The case that made “shaken baby syndrome” a common term in the United States was the case of British au pair Louise Woodward, who was 19 when 8-month-old Matthew Eappen died in her care. She was convicted by a jury of second-degree murder. The judge reduced the conviction to manslaughter several days later, because “Woodward had acted out of ‘confusion, inexperience, frustration, immaturity and some anger, but not malice in the legal sense.'” He was probably influenced, as well, by polygraph tests which showed her innocence. In our case, are we to believe that “repeatedly biting, beating, pinching and punching” an infant is similarly merely “confusion, inexperience, and frustration?”
All of this leads to the most crucial point: if the father had repeatedly abused his son, he should have received a far longer sentence. Six years for a “reckless” manslaughter conviction is simply far too lenient for what the police and media have been telling us the father did.
Two nights ago, a charity collector came to my door. His son-in-law fell into debt, and in an effort to get some money he went to America to teach, using his brother’s passport. The Israeli authorities recognized the deception upon his return to Ben-Gurion, and he’s now sitting a 4-6 year sentence for using his brother’s passport. So contrary to what Moshe implies, 6 years in jail is entirely consistent with manslaughter, aka negligent homicide. It’s not at all a heavy sentence.

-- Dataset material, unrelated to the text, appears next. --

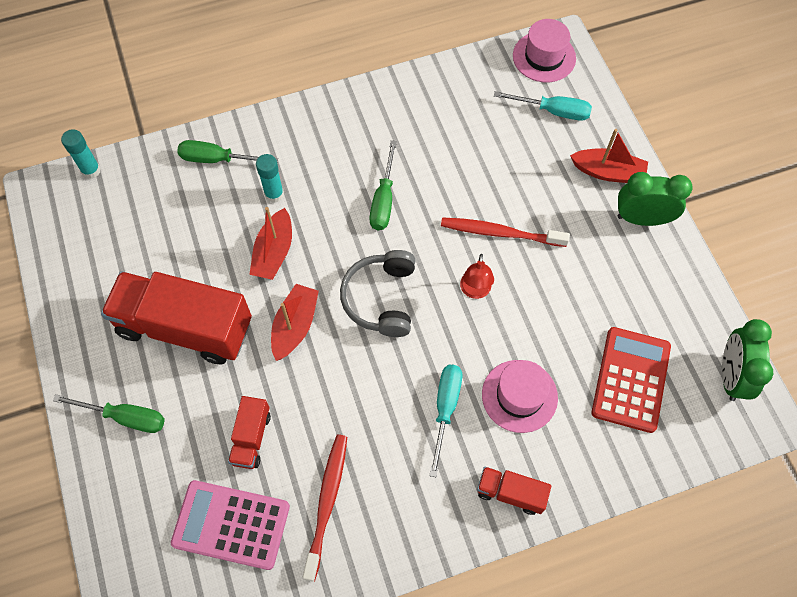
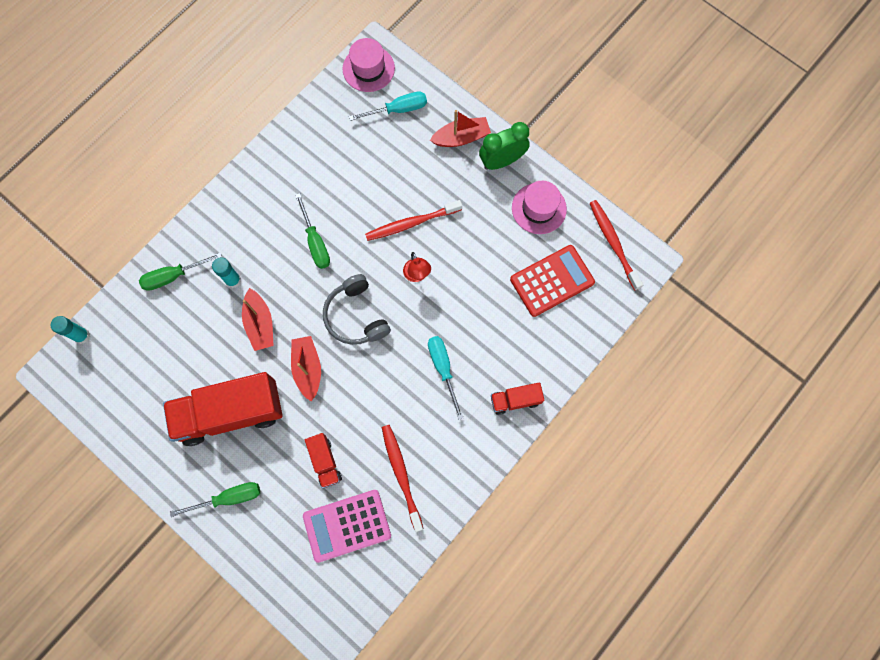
camera: 30 degrees left, 10 degrees up
pink hat [482,360,558,433] -> pink hat moved to [512,181,567,234]
red calculator [591,327,671,433] -> red calculator turned 75 degrees clockwise [510,245,595,317]
green clock [722,319,773,401] -> red toothbrush [590,200,643,290]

Louise Woodward was 19. For second-degree murder, she would have received a minimum of 15 years to life — indeed, a 19-year-old Glasgow man was sentenced to 14 years for a shaken-baby homicide. In case after case, US and International courts have convicted caretakers of second-degree murder in shaken baby cases, especially where there was a history of intentional abuse, even by 19-year-olds.
The judge said she was being lenient because “we have to consider that this is a young man, who has never before been given any responsibilities besides studying the Torah.” This has not excused other 19-year-olds from second-degree murder convictions, and, on the other hand, the judge also noted a complete lack of remorse from the father. [Either he’s innocent and focused upon proving it, or he’s a truly cold individual — and many, including Meir Porush, candidate for mayor of Jerusalem in recent elections, have come forward to tell the court that the latter is untrue.] The defense attorney called the sentence “harsh” and said he would appeal to the Supreme Court. From what the media has told us, this wasn’t a harsh sentence at all — more like a slap on the wrist.

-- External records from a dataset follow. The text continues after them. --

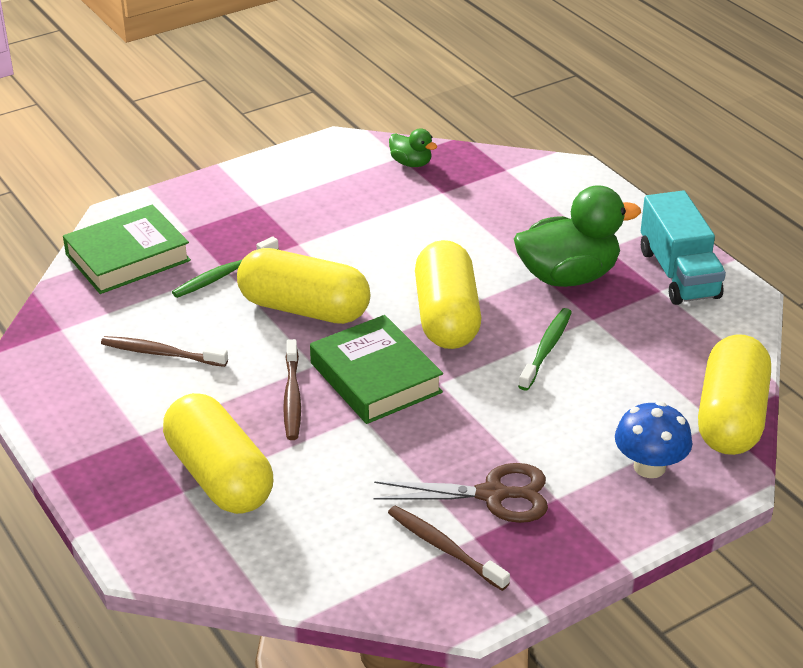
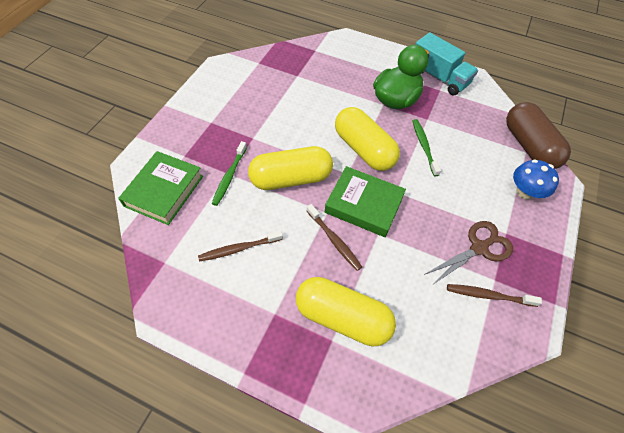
camera: 35 degrees left, 20 degrees up
green duck [389,128,437,167] -> none
yellow capsule [698,334,771,455] -> brown capsule [506,102,571,169]

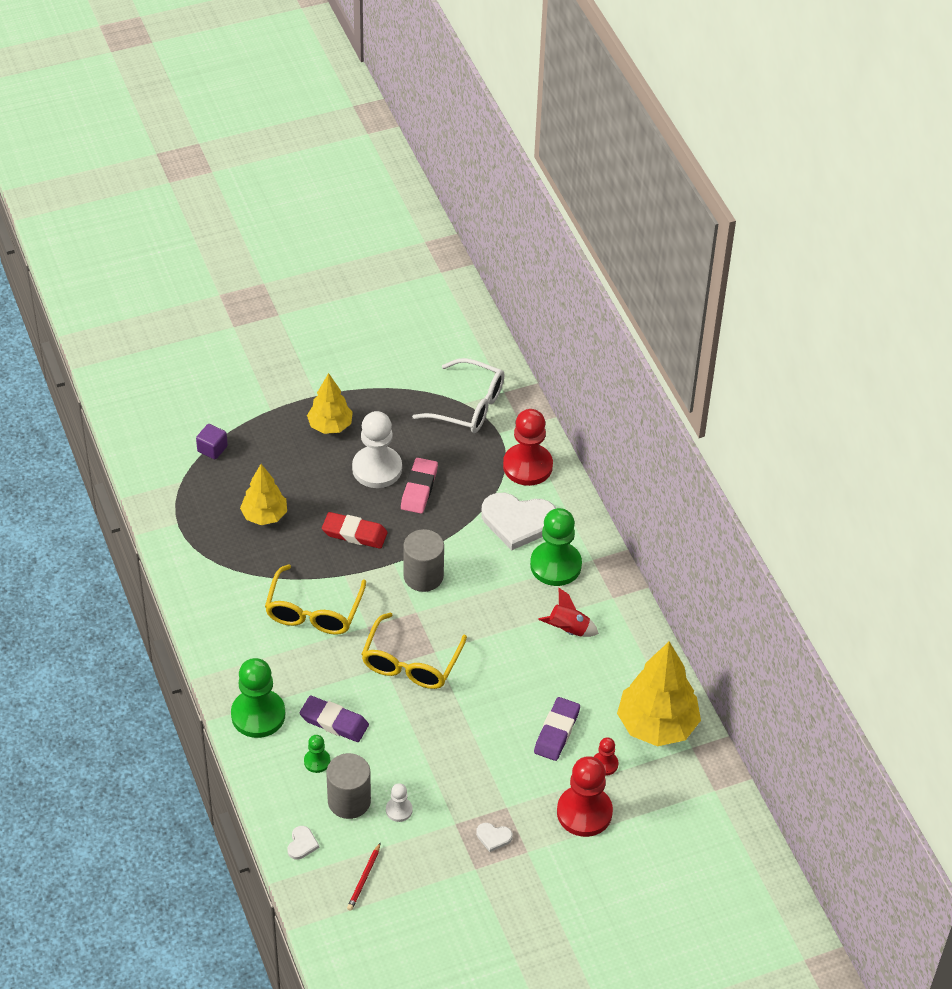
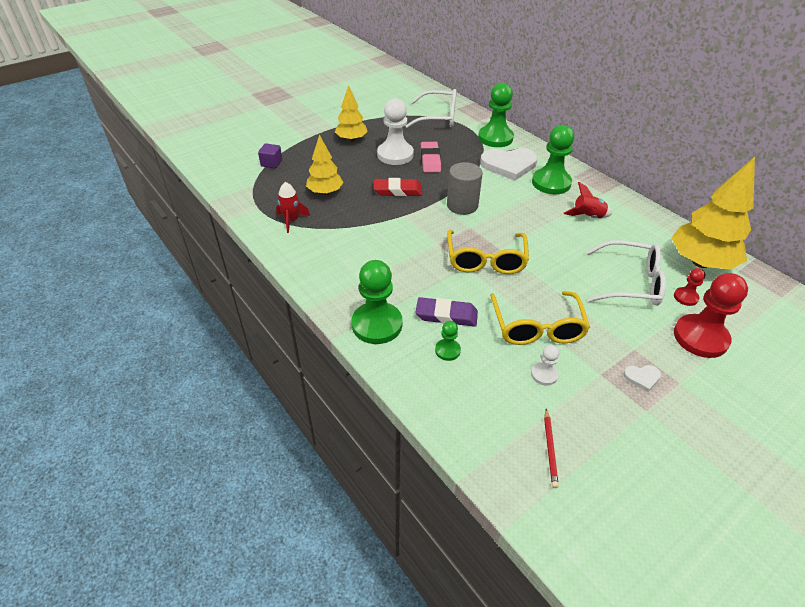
camera: 15 degrees left, 5 degrees down
yellow glasses [265,564,366,635] -> yellow glasses moved to [490,291,590,345]
white heart [287,826,319,860] -> none
grey cylinder [327,753,371,819] -> none
red pawn [503,409,553,486] -> green pawn [478,83,514,147]
purple eraser [534,697,580,761] -> white glasses [586,240,666,306]
none -> red rocket [276,182,310,233]

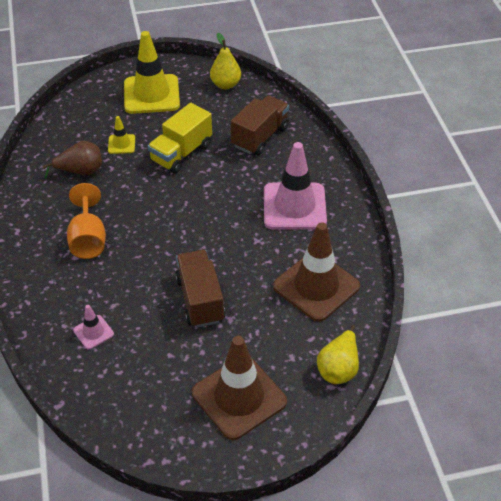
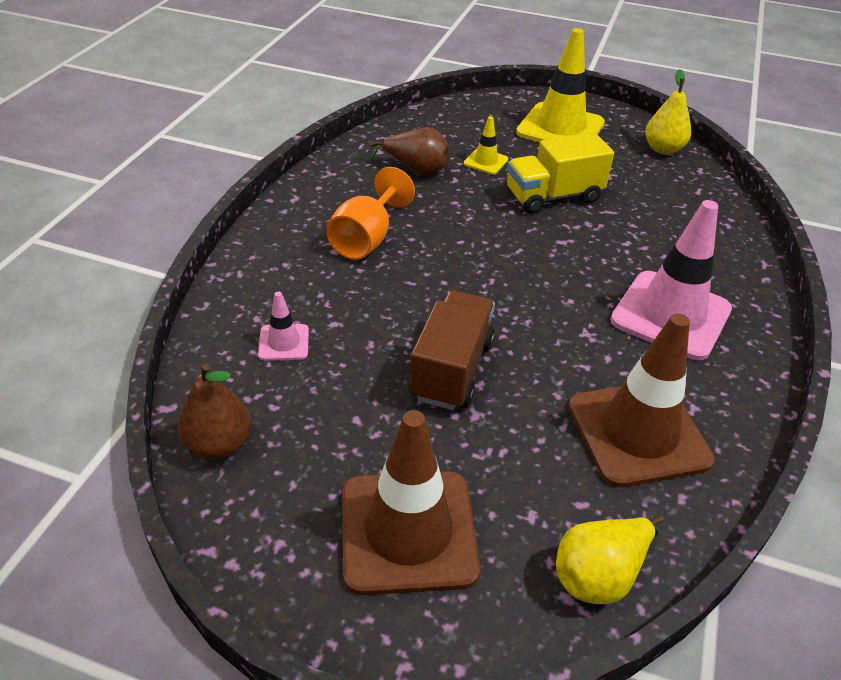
camera: 30 degrees right, 5 degrees down
brown truck [231,95,289,155] -> none
none -> brown pear [178,364,251,460]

All of the above leads to the conclusion that the Judge did not believe the father was guilty of repeated abuse of his young son. Had the judge sided with the police, we would not have to share her opinion — but, apparently, she didn’t. Instead she said it was “reasonable to believe that there was awareness of the possible fatal outcome,” but it was “reckless.” The conviction and sentence are not at all commensurate with what the media has so loudly informed us was the crime committed.

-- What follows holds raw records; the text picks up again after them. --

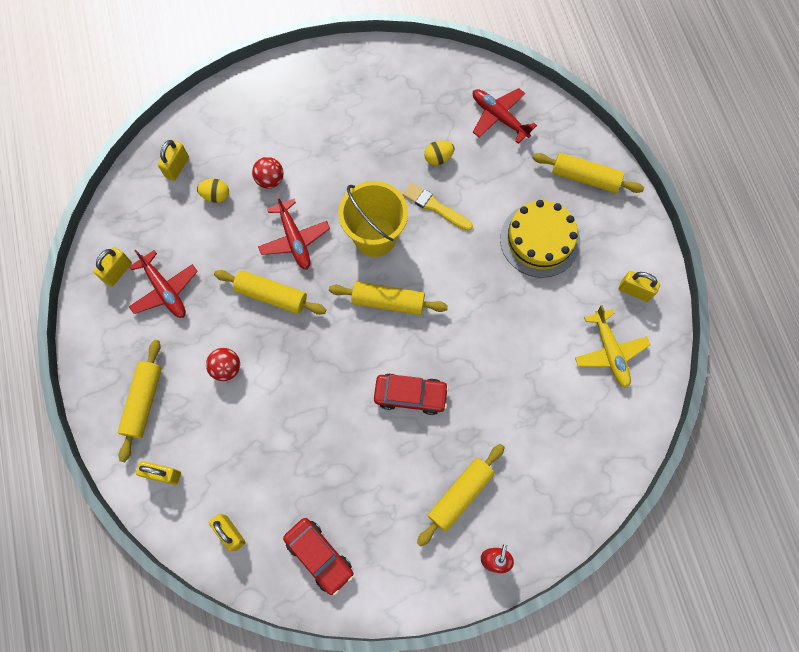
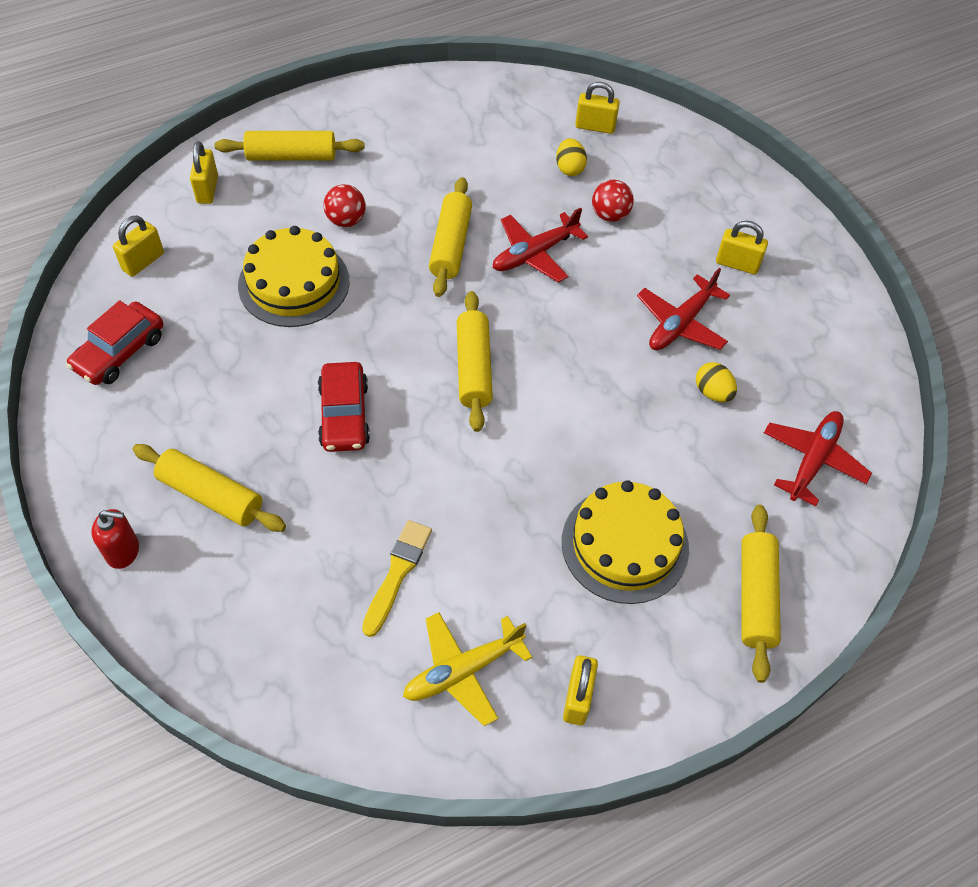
camera: 75 degrees right, 15 degrees down
yellow padlock [94,247,132,287] -> yellow padlock moved to [716,221,768,274]
red plane [129,249,198,318] -> red plane moved to [637,268,730,350]
yellow bucket [338,181,408,257] -> none
yellow brush [402,182,473,231] -> yellow brush moved to [362,520,432,637]
none -> yellow cake [238,226,350,327]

The science of Shaken Baby Syndrome is not at all clear. Dr Patrick Barnes, the prosecution’s star medical witness in the Woodward case, reversed his opinion and wrote in a published paper that “There is certainly, in retrospect, reasonable doubt.” In our case, there was a clash of medical witnesses — with several, including one initially asked to aid the family, testifying the child was abused, while Israel’s Chief Medical Examiner, Prof. Yehudah Hiss (possibly the least popular medical professional in the eyes of Israel’s Orthodox community), testified that “there was no evidence of mutilation or intentional murder.”
The judge’s decision is a reasonable sentence for a father who was negligent in the handling of his baby son, resulting in the child’s death. It is unduly harsh if we believe this was a terrible accident, and take into account the role played by the ER staff in the negative outcome. But it is a ridiculously light punishment for what the media tells us the father did.
So do you believe the media is giving us a full and honest account?